J'ai dégoté d’occasion ce monstrueux volume de plusieurs kilos. Je crois que c'est de très loin le plus gros livre que je me sois jamais procuré. Sur plus de 600 pages sont énumérées et décrites des centaines de variétés fruitières traditionnelles du sud-ouest. Évidemment, je n'ai pas lu en détail toutes ces descriptions, mais le livre ne manque pas non plus de passages plus généraux et informatifs. Et même si on se contente de les feuilleter, ces innombrables descriptions de variétés, agrémentées de photos et dessins, contribuent à donner une profonde conscience du potentiel des fruitiers.

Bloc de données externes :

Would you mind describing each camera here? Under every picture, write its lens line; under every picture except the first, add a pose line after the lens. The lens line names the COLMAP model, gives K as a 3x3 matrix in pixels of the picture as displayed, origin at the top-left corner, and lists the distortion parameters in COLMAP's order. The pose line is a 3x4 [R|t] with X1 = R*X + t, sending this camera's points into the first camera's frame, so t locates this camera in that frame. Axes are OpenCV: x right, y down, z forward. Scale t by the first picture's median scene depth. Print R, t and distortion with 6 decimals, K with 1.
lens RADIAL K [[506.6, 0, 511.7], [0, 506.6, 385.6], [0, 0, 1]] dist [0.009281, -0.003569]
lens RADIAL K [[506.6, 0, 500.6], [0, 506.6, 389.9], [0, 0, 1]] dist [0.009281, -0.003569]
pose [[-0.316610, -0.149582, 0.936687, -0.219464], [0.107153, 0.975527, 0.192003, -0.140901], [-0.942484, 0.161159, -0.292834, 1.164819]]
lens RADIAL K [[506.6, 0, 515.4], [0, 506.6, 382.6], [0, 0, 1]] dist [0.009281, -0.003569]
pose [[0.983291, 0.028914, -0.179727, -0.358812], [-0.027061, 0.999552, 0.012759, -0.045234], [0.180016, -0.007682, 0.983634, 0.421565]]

Le rôle des fruitiers et des vergers à drastiquement changé au cours des siècles passés, et en particulier au cours du vingtième siècle. Il y a eu inévitablement un fort déclin de l'autoconsommation au profit de productions rationnellement organisées pour le commerce à grande échelle. Au passage, il y a eu optimisation des variétés, sélection des plus performantes et oubli de la grande majorité, qui souvent étaient extrêmement locales et destinées à un usage familial. Notons que la sélection contemporaine a des objectifs particuliers : uniformité, adaptation à diverses machines, capacité à tolérer le transport... Ces qualités peuvent être différentes de celles recherchées pour un usage locale à petite échelle qui, elles, tendent donc à disparaitre. L'optimisation moderne a aussi causé la disparation des polycultures, notamment les jouales, qui associaient les fruitiers avec des vignes, voire avec des céréales ou des légumes. Les haies fruitières ont été ravagées à l'occasion du remembrement (et même avant). Les haies, en plus de leur action de lutte contre l'érosion, étaient un haut lieu de création variétale fruitière : des variétés greffées y côtoyaient des semis plus ou moins sauvages, et des hybridations très intéressantes pouvaient apparaitre naturellement.
Le verger moderne, avec ses rangées de fruitiers greffés sur porte-greffe nanifiant (pour faciliter la récolte et la mise à fruit rapide) arrosés de pesticides, est extrêmement récent. Or, c'est pour lui que se font la plupart des sélections variétales modernes, dans des contextes centralisés et privés. Aujourd'hui, une nouvelle variété optimisée peut envahir le marché en quelques années, alors qu’autrefois, les échanges se faisaient lentement à travers le territoire, au fil de la progression géographiques des semis, greffons et boutures. Là où les variétés commerciales modernes sont très limitées génétiquement, il y a dans les variétés anciennes un énorme potentiel génétique, qui pourrait se révéler capital dans l'adaptation au changement climatique et peut-être à d'autres modes de gestion du territoire.
J’apprécie page 72 le chapitre sur la rusticité supposée des variétés anciennes : parasites, maladies, adaptation climatique... On s'en doute, il est beaucoup question de la différence d'objectif des productions : par exemple, dans un cadre local, les pommes abimées ne sont pas perdues, elles servent à nourrir les animaux ou sont transformées sur place, etc. De même, l'homogénéité n'était pas un critère capital. Notons par ailleurs que même les clones peuvent "évoluer" et présenter des variations : par mutation. Ce n'est à priori pas si rare (voir page 67).